Bonsoir Fenrir, et tout le monde.
Ta réticence me semble un symptôme qui existe chez plusieurs personnes, et un signe des temps face à une évolution de la pratique depuis plusieurs années, qui suscite à la fois critiques, résistances, doutes, espoirs, un mouvement de rigidification d'une logique de système d'un côté, et de volonté de liberté individuelle de l'autre.
Pour ma part, je me suis donné à la pratique en groupe, puis je me suis confronté à la pratique seul. Mais après cette formation.
Attention, quand je parle du zen strong, c'est qu'il y a une tendance chez certains à proposer(imposer?) une pratique dite "strong", qui à mon avis est rigide, basée sur trop de volontarisme et pas assez de détente, et qui correspond à tout un imaginaire sur le zen japonais et son ambiance austère voire martiale, mais qui à mon avis ne libère de rien, sauf de quelque argent, de temps.

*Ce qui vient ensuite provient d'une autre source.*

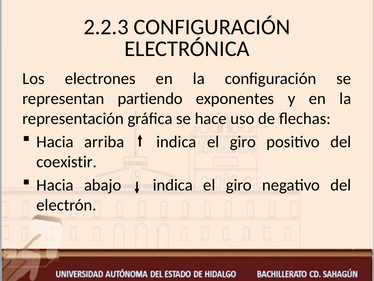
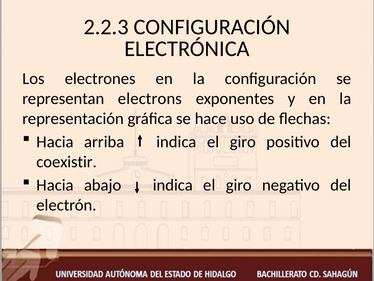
partiendo: partiendo -> electrons
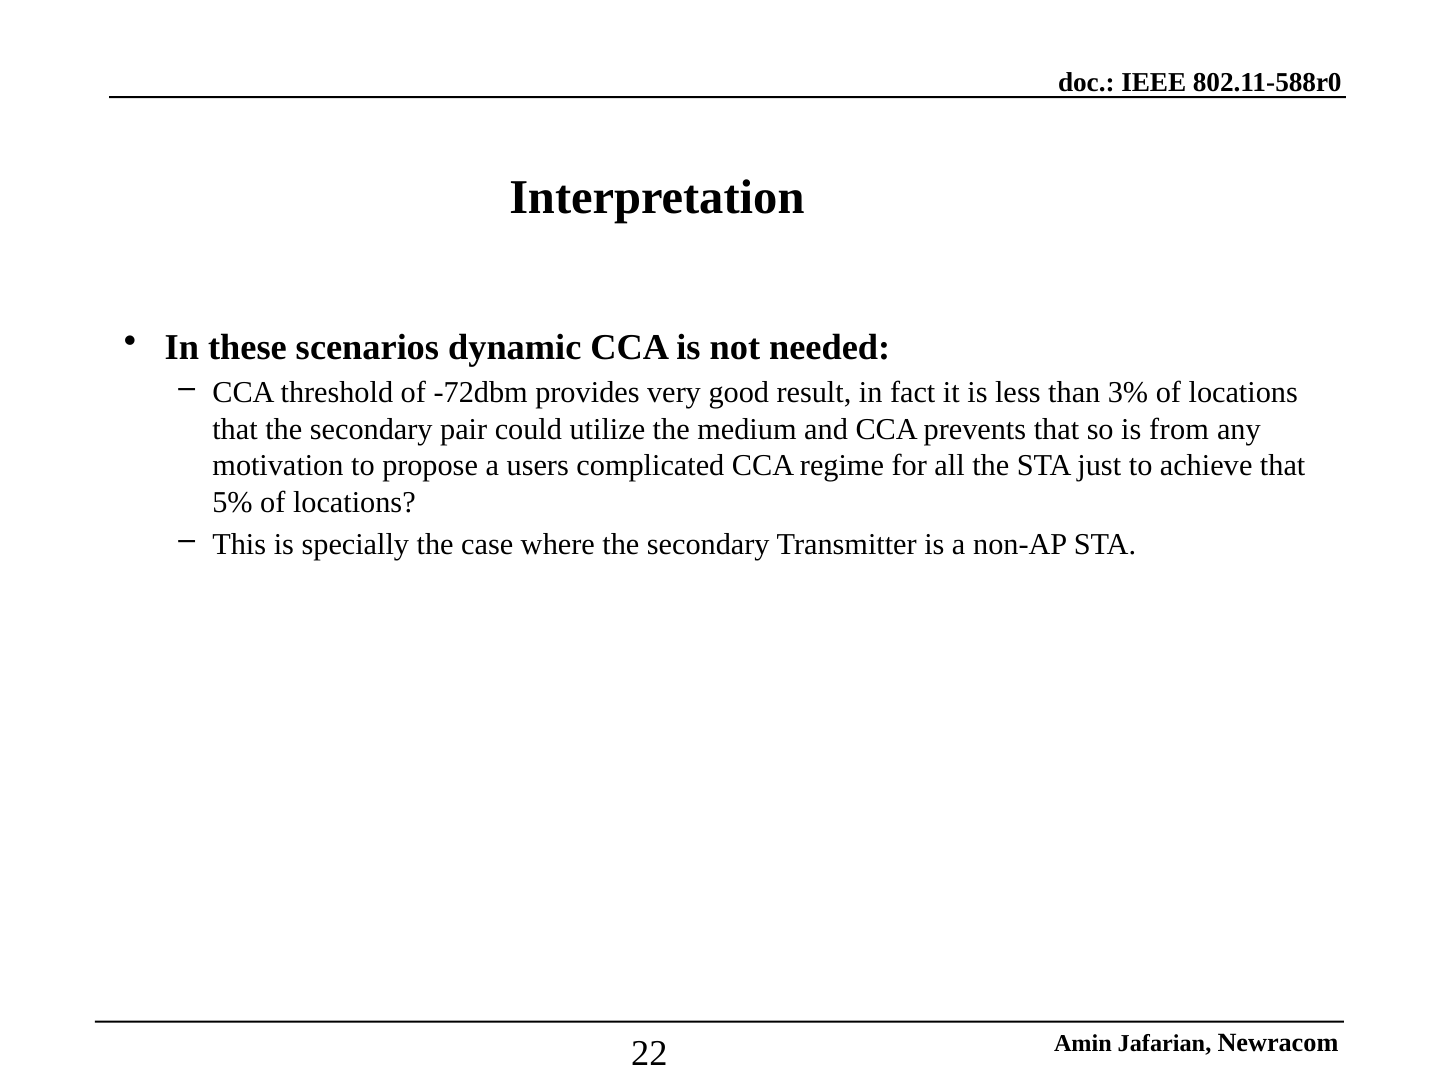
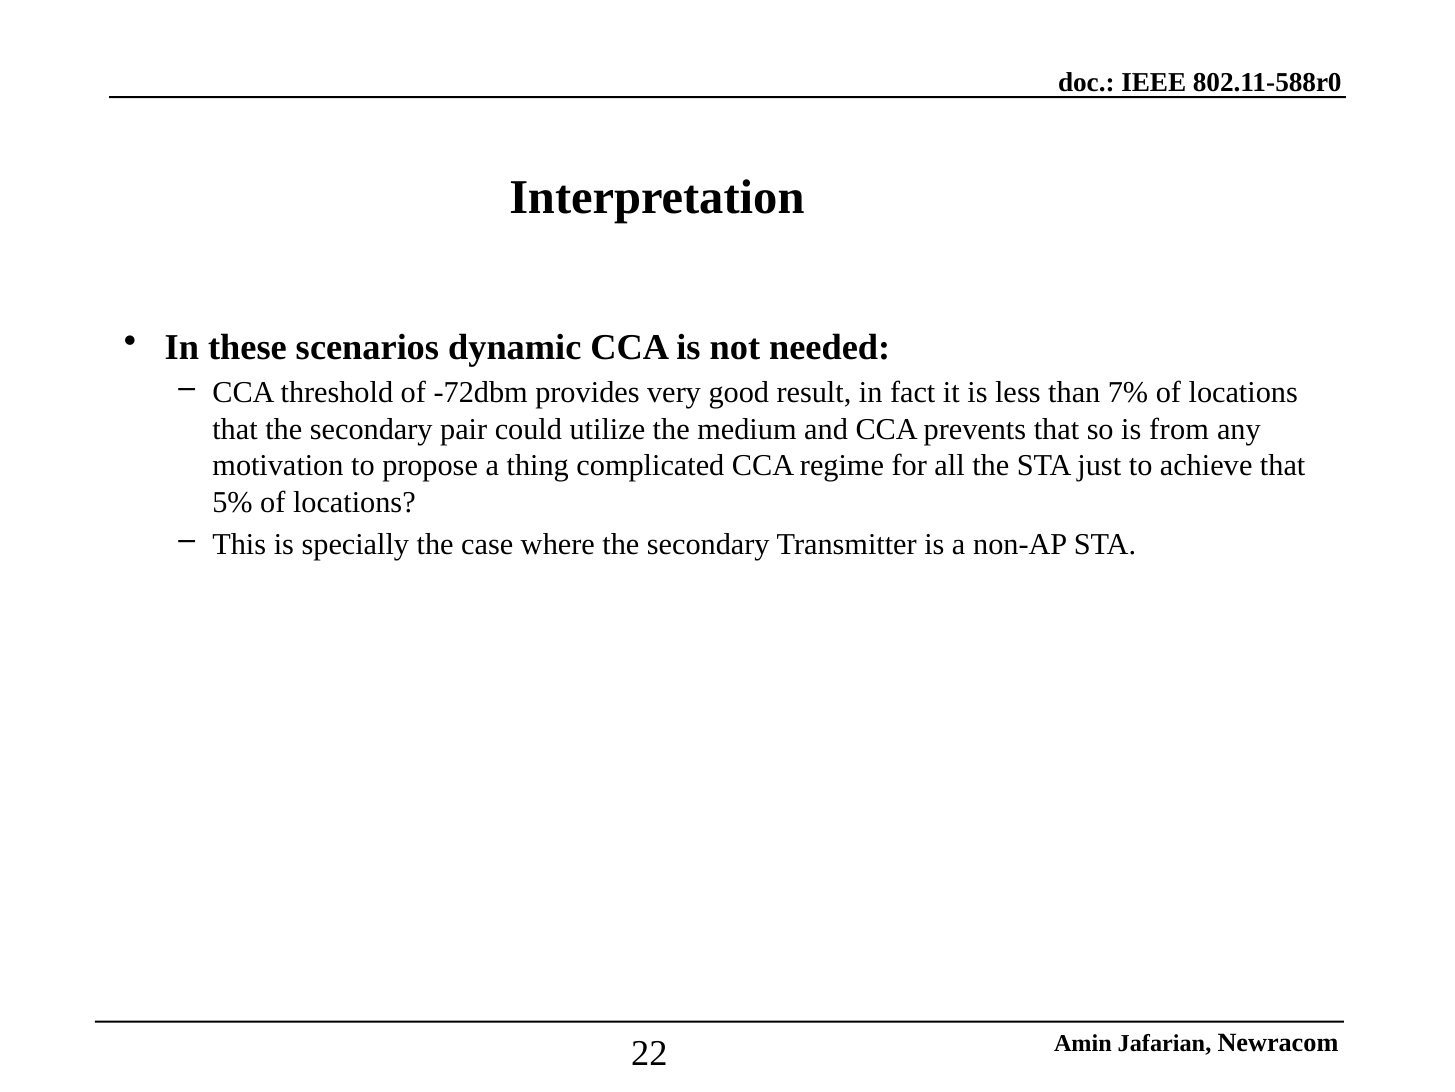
3%: 3% -> 7%
users: users -> thing
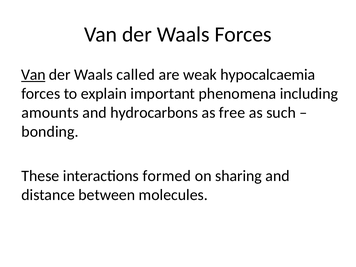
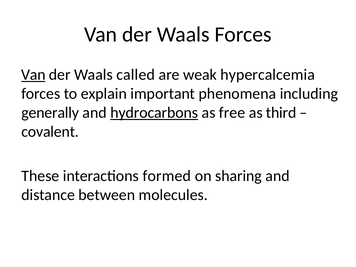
hypocalcaemia: hypocalcaemia -> hypercalcemia
amounts: amounts -> generally
hydrocarbons underline: none -> present
such: such -> third
bonding: bonding -> covalent
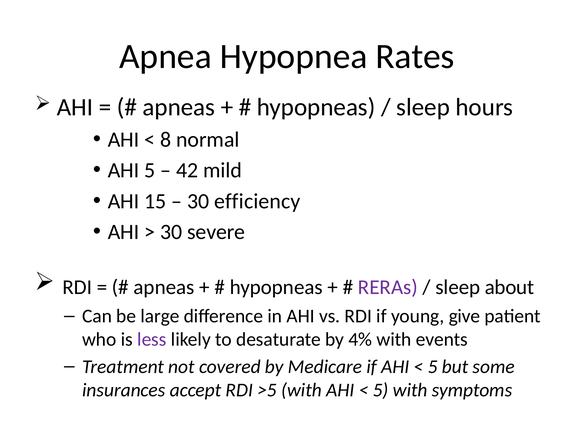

Il y a forcément un risque à prendre dans la confrontation à l'autre. Aussi le risque de la déception.
Mais l'on pourrait se demander si l'engouement pour la pleine conscience et une pratique axée vers le mieux-être ne pourrait pas poser la question d'une pratique tendant vers un absolu de l'Eveil, qui peut être en fait un nouveau mythe dans lequel on s'emprisonne, pour en fait ne pas affronter le monde et ses turpitudes, et s'enfermer dans son monde intérieur, sa respiration, son auto observation, bref, un autocentrage au nom de l'éveil à la réalité ultime qu'on enferme dans sa chambre.
Après, on peut aussi être rétif à entrer dans un groupe où le fonctionnement est rentré dans le ronron d'un hyperconservatisme d'une pratique destinée à alimenter un système de pouvoir : pouvoir du maître, du responsable, où au nom de l'éveil on dira de renoncer à sa propre vie pour donner temps, argent, énergie au dojo.
Je présente à dessin les cas extrèmes, mais ils existent réellement, il faut donc ne pas se leurrer.
L'important, est de clarifier à chaque fois ce qu'on veut vraiment vivre, et aussi de démonter les mythes qu'on se construit au sujet de la pratique. Il est vrai que pour cela, rencontrer d'autres pratiquants peut largement aider à relativiser ce qu'on vit seul.
Il ne faut pas croire que le zen échappe aux crises de notre civilisation : il est frappé comme tout le monde. Cela veut dire qu'il y a des défis à relever : quelle est le sens et la forme d'une tradition ancienne dans un monde moderne? Que garder, que ne plus garder?
Il faut aussi se rappeler pourquoi l'on a décidé de pratiquer, et se le rappeler souvent. Et aussi vivre, sa vie normale, se confronter aux autres, résoudre ses problèmes...et ne pas trop s'en vouloir de ne pas coller à un idéal.
Je ne crois pas qu'on ne convienne pas à une voie. Le maître de Ryokan écrit à propos de lui : "O Ryo, tu es comme un idiot, mais ta grande voie est large!"
Car oui, le pire c'est de voir que tout ce qu'on construit autour de ce qu'on pense être "notre" voie, tombe par terre en morceaux. Or, la réalité ne fera pas de cadeaux : les illusions tomberont. Mais elle fera aussi de grands cadeaux : quand on rentre dans la réalité sans ses illusions, on vit sa vie plus réellement. Notre voie, c'est vivre la réalité. Vivre la réalité, même zazen n'est pas nécessaire pour cela.
Si l'on comprend cela, alors quand on s'assied, on peut se rendre compte qu'à chaque fois on le choisit, on le désire, et que ce choix et ce désir se dissolvent en eux-mêmes, en nous-mêmes, et qu'on peut vivre avec choix et désir, sans plus souffrir. On n'a plus besoin de faire zazen pour se libérer.
On vit la liberté dans zazen, hors de zazen, et fini de se faire du mal avec encore des devoirs à faire.
Aimer la vie, c'est être libre.
Après, que certains veuillent pratiquer pour le bien-être, c'est bien mieux que vouloir exploiter les autres, dire du mal, faire du mal. Chacun peut trouver la pratique qui lui va.
La dimension ultime c''est bien, mais la dimension relative n'en est jamais absente.